Accessible Teeing Grounds, Putting Greens and Weather Shelters
The Department’s proposed requirements mandate an accessible (pedestrian) route that connects all accessible elements within the boundary of the golf course and facility, including teeing grounds, putting greens, and weather shelters. Requiring access to necessary features of a golf course ensures that persons with mobility disabilities may fully and equally participate in a recreational activity.
From an economic perspective, the Department’s RIA (“Regulatory Impact Analysis”) assumes that virtually every tee and putting green on an existing course will need to be regraded in order to provide compliant accessible (pedestrian) routes to those features. However, the Department’s proposal also excuses compliance with the requirement for an accessible (pedestrian) route so long as a ‘golf car passage’ (i.e. the path typically used by golf cars) is otherwise provided to the teeing ground, putting green, or other accessible element of the course. Because it is likely that most public and private golf courses in the United States already provide golf passages to most or all holes, the actual costs of this requirement for owners and operators of existing golf courses should be reduced with little to no practical loss to accessibility.
Question 6 (NPRM): The Department seeks information from the owners and operators of golf courses, both public and private, on the extent to which the courses already have golf car passages to teeing grounds, putting greens, and weather shelters, and if so, whether they intend to avail themselves of the proposed exception.

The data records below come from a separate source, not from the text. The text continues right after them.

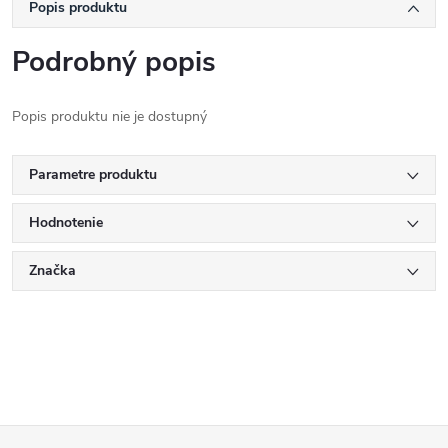
Popis produktu
Podrobný popis
Popis produktu nie je dostupný
Parametre produktu
Hodnotenie
Značka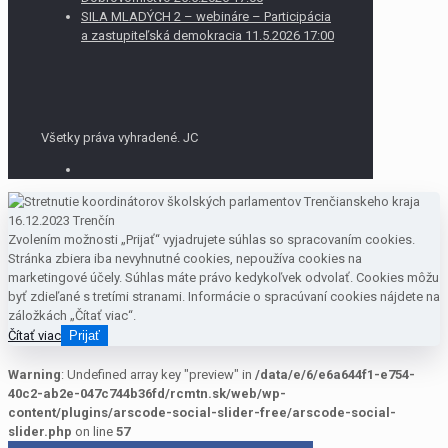
SILA MLADÝCH 2 – webináre – Participácia
a zastupiteľská demokracia 11.5.2026 17:00
Všetky práva vyhradené. JC
Zvolením možnosti „Prijať“ vyjadrujete súhlas so spracovaním cookies.
Stránka zbiera iba nevyhnutné cookies, nepoužíva cookies na
marketingové účely. Súhlas máte právo kedykoľvek odvolať. Cookies môžu
byť zdieľané s tretími stranami. Informácie o spracúvaní cookies nájdete na
záložkách „Čítať viac“.
Čítať viac
Prijať
Warning
: Undefined array key "preview" in
/data/e/6/e6a644f1-e754-
40c2-ab2e-047c744b36fd/rcmtn.sk/web/wp-
content/plugins/arscode-social-slider-free/arscode-social-
slider.php
on line
57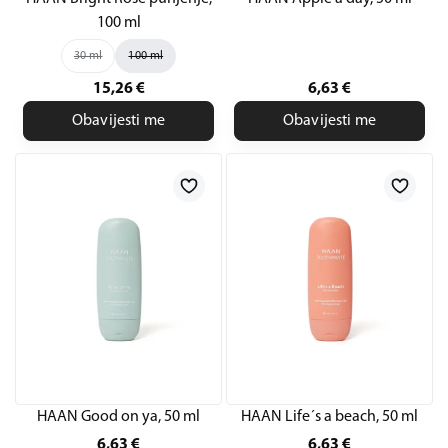
100 ml
30 ml
100 ml
15,26
€
6,63
€
Obavijesti me
Obavijesti me
HAAN Good on ya, 50 ml
HAAN Life´s a beach, 50 ml
6,63
€
6,63
€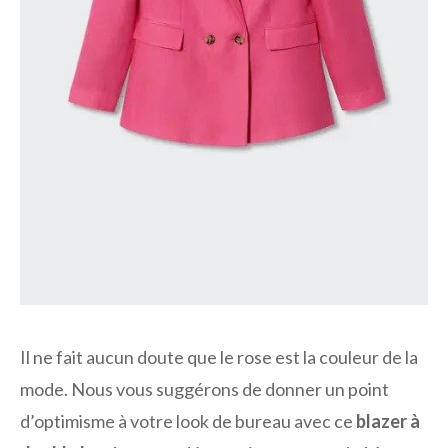
Il ne fait aucun doute que le rose est la couleur de la
mode. Nous vous suggérons de donner un point
d’optimisme à votre look de bureau avec ce
blazer à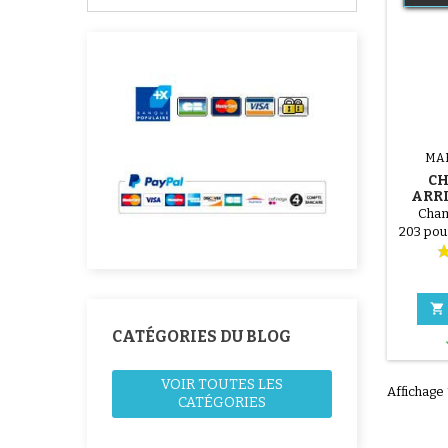
MA
CH
ARRI
MAXI
Cham
203 pou

CATÉGORIES DU BLOG
VOIR TOUTES LES
Affichage 
CATÉGORIES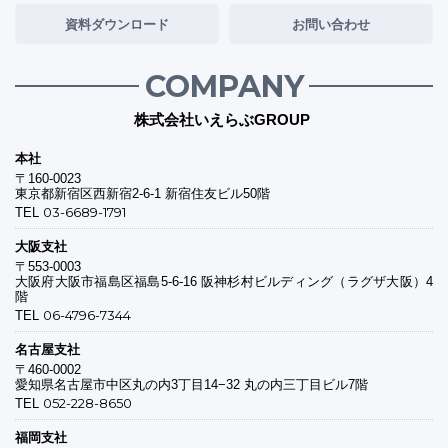
資料ダウンロード
お問い合わせ
COMPANY
株式会社いえらぶGROUP
本社
〒160-0023
東京都新宿区西新宿2-6-1 新宿住友ビル50階
03-6689-1791
TEL
大阪支社
〒553-0003
大阪府大阪市福島区福島5-6-16 阪神杉村ビルディング（ラグザ大阪）4
階
06-4796-7344
TEL
名古屋支社
〒460-0002
愛知県名古屋市中区丸の内3丁目14−32 丸の内三丁目ビル7階
052-228-8650
TEL
福岡支社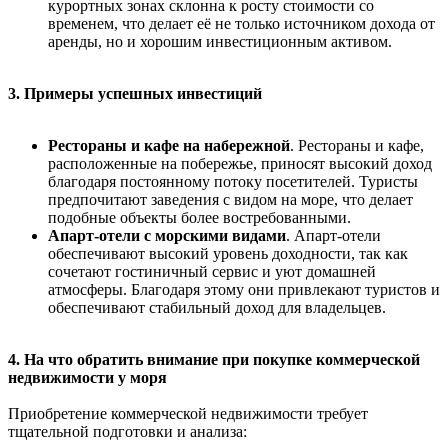
курортных зонах склонна к росту стоимости со
временем, что делает её не только источником дохода от
аренды, но и хорошим инвестиционным активом.
3. Примеры успешных инвестиций
Рестораны и кафе на набережной
. Рестораны и кафе,
расположенные на побережье, приносят высокий доход
благодаря постоянному потоку посетителей. Туристы
предпочитают заведения с видом на море, что делает
подобные объекты более востребованными.
Апарт-отели с морскими видами
. Апарт-отели
обеспечивают высокий уровень доходности, так как
сочетают гостиничный сервис и уют домашней
атмосферы. Благодаря этому они привлекают туристов и
обеспечивают стабильный доход для владельцев.
4. На что обратить внимание при покупке коммерческой
недвижимости у моря
Приобретение коммерческой недвижимости требует
тщательной подготовки и анализа: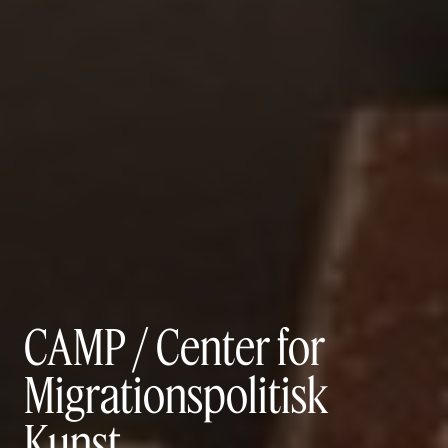
CAMP / Center for
Migrationspolitisk
Kunst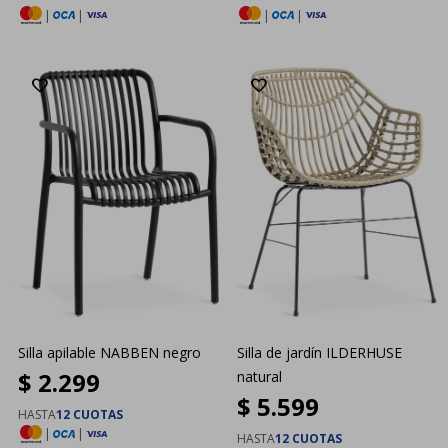
|
|
|
|
Silla apilable NABBEN negro
Silla de jardín ILDERHUSE
$
2.299
natural
$
5.599
HASTA
12 CUOTAS
|
|
HASTA
12 CUOTAS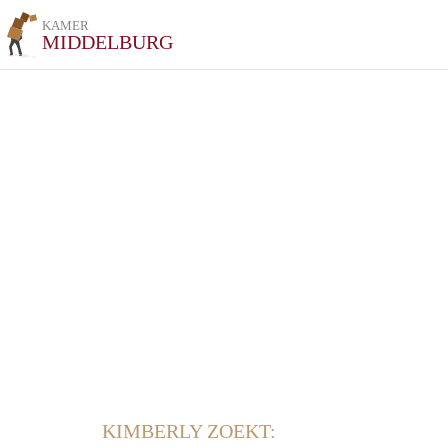
KAMER
MIDDELBURG
KIMBERLY ZOEKT: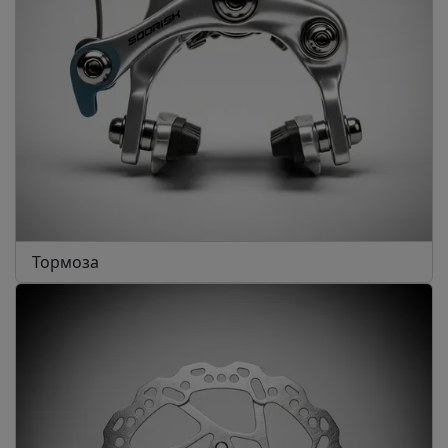
Тормоза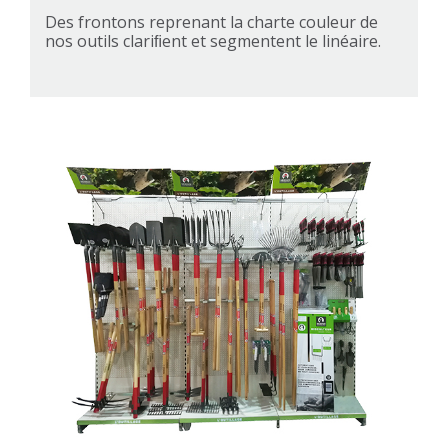
Des frontons reprenant la charte couleur de
nos outils clariﬁent et segmentent le linéaire.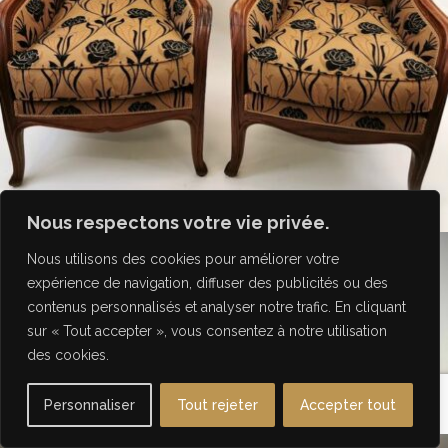
Nous respectons votre vie privée.
Nous utilisons des cookies pour améliorer votre
expérience de navigation, diffuser des publicités ou des
contenus personnalisés et analyser notre trafic. En cliquant
sur « Tout accepter », vous consentez à notre utilisation
des cookies.
Personnaliser
Tout rejeter
Accepter tout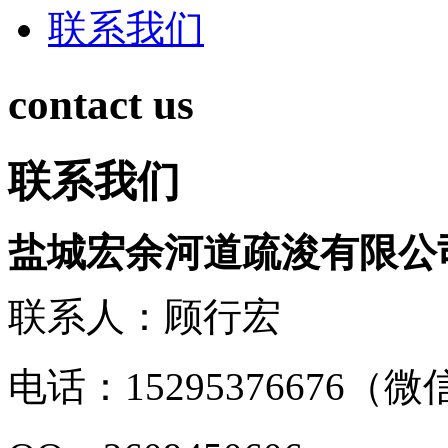
联系我们
contact us
联系我们
盐城宏余河道疏浚有限公
联系人：顾行宏
电话：15295376676（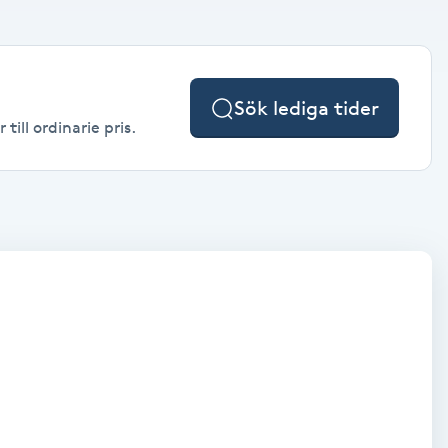
Sök lediga tider
ill ordinarie pris.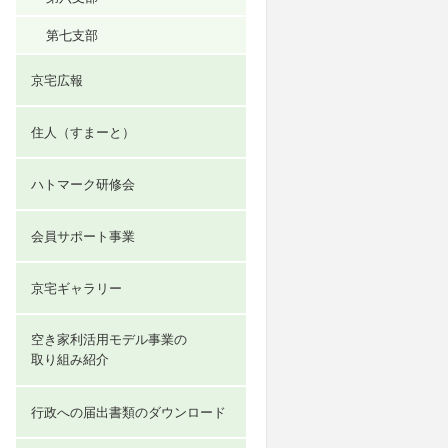
第七支部
京宅広報
住人（すまーと）
ハトマーク研修会
会員サポート事業
京宅ギャラリー
空き家利活用モデル事業の
取り組み紹介
行政への届出書類のダウンロード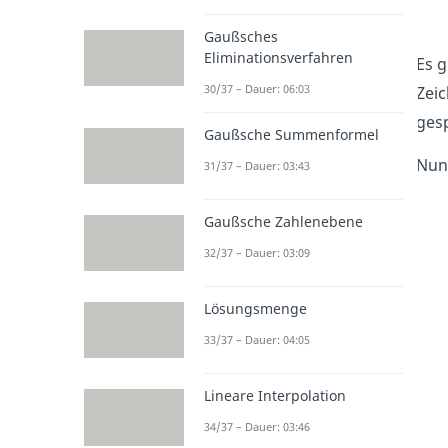
Gaußsches
Eliminationsverfahren
Es g
30/37 – Dauer: 06:03
Zeic
ges
Gaußsche Summenformel
Nun 
31/37 – Dauer: 03:43
Gaußsche Zahlenebene
32/37 – Dauer: 03:09
Lösungsmenge
33/37 – Dauer: 04:05
Lineare Interpolation
34/37 – Dauer: 03:46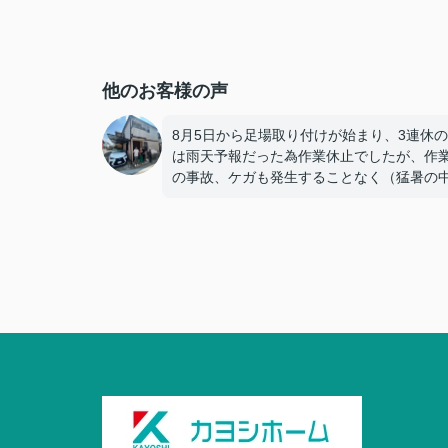
他のお客様の声
8月5日から足場取り付けが始まり、3連休
は雨天予報だった為作業休止でしたが、作
の事故、ケガも発生することなく（猛暑の
で）無事に工事が終えられたこと、ホッと
おります。
駐車場を空けなければならないので、休止
合は連絡を頂くように、こちらから依頼す
にはなりましたが作業に関しては猛暑続き
でも、丁寧に細かなところまで行き届いた
い配慮に驚きとともに感謝しております。
本当にお疲れ様でした。
今後とも、宜しくお願い致します。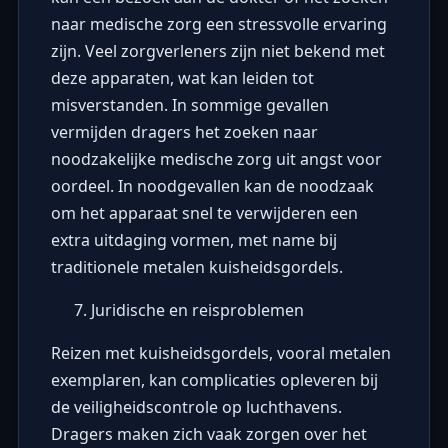
naar medische zorg een stressvolle ervaring
zijn. Veel zorgverleners zijn niet bekend met
deze apparaten, wat kan leiden tot
misverstanden. In sommige gevallen
vermijden dragers het zoeken naar
noodzakelijke medische zorg uit angst voor
oordeel. In noodgevallen kan de noodzaak
om het apparaat snel te verwijderen een
extra uitdaging vormen, met name bij
traditionele metalen kuisheidsgordels.
Juridische en reisproblemen
Reizen met kuisheidsgordels, vooral metalen
exemplaren, kan complicaties opleveren bij
de veiligheidscontrole op luchthavens.
Dragers maken zich vaak zorgen over het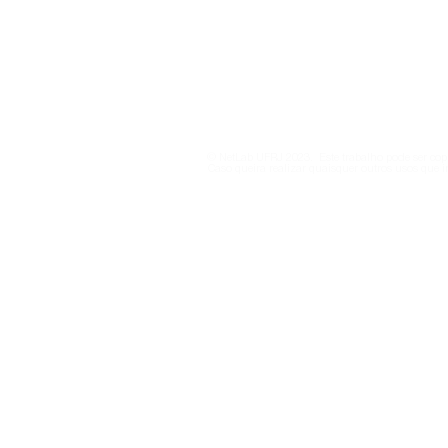
Política de Privacidade
© NetLab UFRJ 2023. Este trabalho pode ser copi
Caso queira realizar quaisquer outros usos que i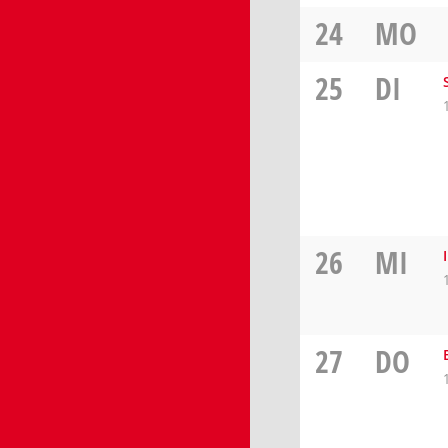
24
MO
25
DI
26
MI
27
DO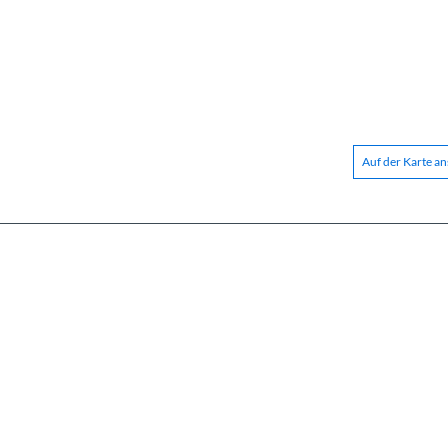
Auf der Karte a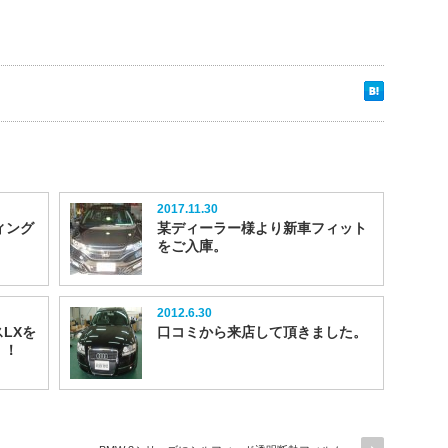
2017.11.30
ィング
某ディーラー様より新車フィット
をご入庫。
2012.6.30
LXを
口コミから来店して頂きました。
！！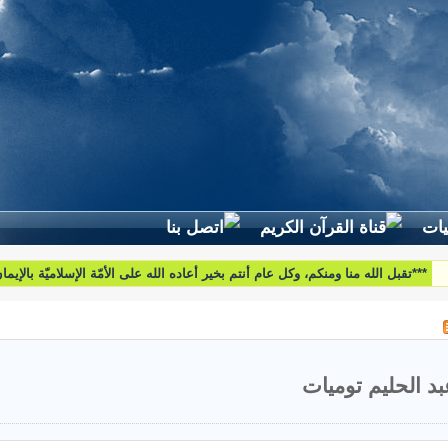
لطرح استفساراتكم وأسئلتكم واقتراحاتكم اتّصلوا بنا على البريد التّالي:
htoumiat@nebrasselhaq.com
بد الحليم توميات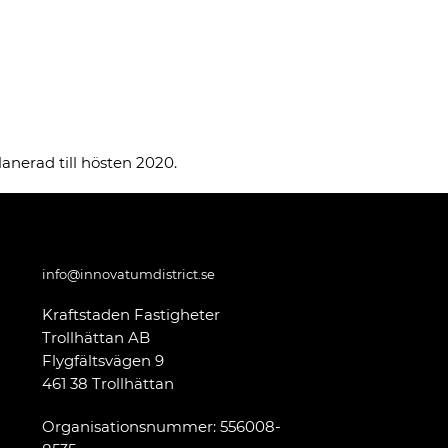
lanerad till hösten 2020.
info@innovatumdistrict.se
Kraftstaden Fastigheter
Trollhättan AB
Flygfältsvägen 9
461 38 Trollhättan
Organisationsnummer: 556008-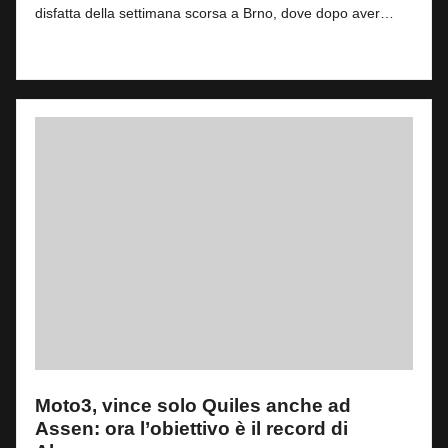
disfatta della settimana scorsa a Brno, dove dopo aver…
Read More
Moto3, vince solo Quiles anche ad
Assen: ora l’obiettivo è il record di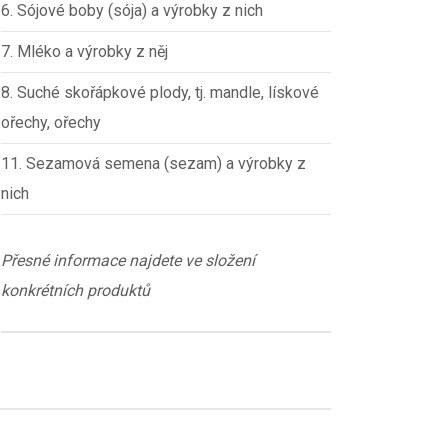
6. Sójové boby (sója) a výrobky z nich
7. Mléko a výrobky z něj
8. Suché skořápkové plody, tj. mandle, lískové
ořechy, ořechy
11. Sezamová semena (sezam) a výrobky z
nich
Přesné informace najdete ve složení
konkrétních produktů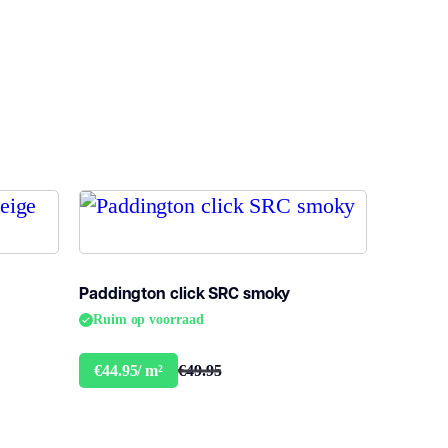
3, 33
fl-s1
a
a
Paddington click SRC smoky
Ruim op voorraad
lick PVC
€49.95
€44.95/ m²
lick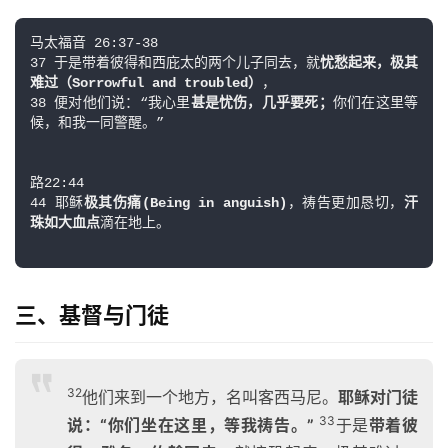
马太福音 26:37-38

37 于是带着彼得和西庇太的两个儿子同去，就
忧愁起来，极其
难过（Sorrowful and troubled）
，

38 便对他们说：“我心里
甚是忧伤，几乎要死；
你们在这里等
候，和我一同警醒。”

路22:44

44 耶稣
极其伤痛(Being in anguish)
，祷告更加恳切，
汗
珠如大血点
滴在地上。

首
页
主
三、基督与门徒
日
崇
拜
32
他们来到一个地方，名叫客西马尼。
耶稣对门徒
33
说：“你们坐在这里，等我祷告。”
于是
带着彼
专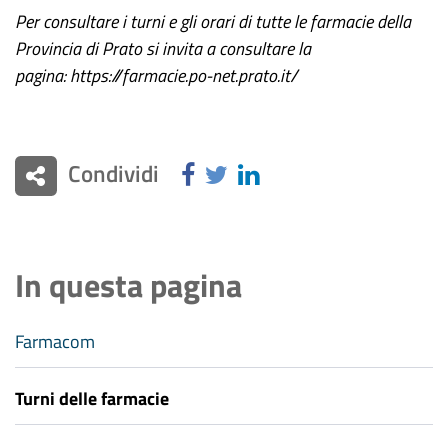
Per consultare i turni e gli orari di tutte le farmacie della
Provincia di Prato si invita a consultare la
pagina: https://farmacie.po-net.prato.it/
Condividi
In questa pagina
Farmacom
Turni delle farmacie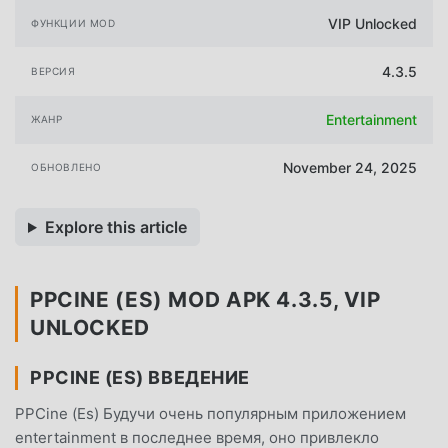
VIP Unlocked
ФУНКЦИИ MOD
4.3.5
ВЕРСИЯ
Entertainment
ЖАНР
November 24, 2025
ОБНОВЛЕНО
Explore this article
PPCINE (ES) MOD APK 4.3.5, VIP
UNLOCKED
PPCINE (ES) ВВЕДЕНИЕ
PPCine (Es) Будучи очень популярным приложением
entertainment в последнее время, оно привлекло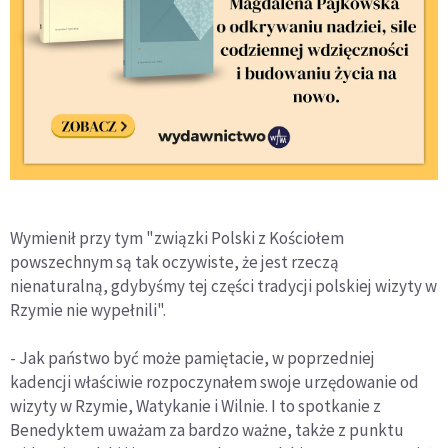
Wymienił przy tym "związki Polski z Kościołem
powszechnym są tak oczywiste, że jest rzeczą
nienaturalną, gdybyśmy tej części tradycji polskiej wizyty w
Rzymie nie wypełnili".
- Jak państwo być może pamiętacie, w poprzedniej
kadencji właściwie rozpoczynałem swoje urzędowanie od
wizyty w Rzymie, Watykanie i Wilnie. I to spotkanie z
Benedyktem uważam za bardzo ważne, także z punktu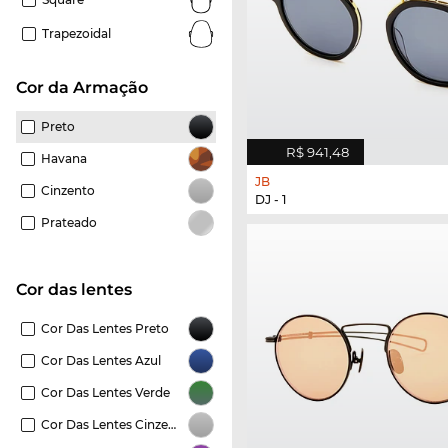
Trapezoidal
Cor da Armação
Preto
R$ 941,48
Havana
JB
Cinzento
DJ - 1
Prateado
Cor das lentes
Cor Das Lentes Preto
Cor Das Lentes Azul
Cor Das Lentes Verde
Cor Das Lentes Cinzento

Model Comment: Compliance with the Department’s “accessible (pedestrian) route” requirement should only be excused by a “golf car passage” if the golf car passage provides unobstructed access to the edge of and onto the “teeing ground, putting green, or other accessible element of the course” so that an accessible golf car, or standard golf car, can have full and complete access to those elements of the golf course. In other words, full and equal access is not provided if a golfer is required to navigate a steep climb up or down a hill or a flight of stairs in order to gain access the “teeing ground, putting green, or other accessible element of the course.”
Ultimately, the Department inquired whether it should raise this requirement with the Access Board for further consideration. Based on the fact that the actual cost will likely be far less than projected, given the RIA’s extremely tenuous assumption (that virtually all tees and putting greens will have to be regraded), and that access to tees and greens means – for golfers with mobility impairments – the difference between playing and not playing, we urge the Department to include the current standard without asking the Access Board to revisit it.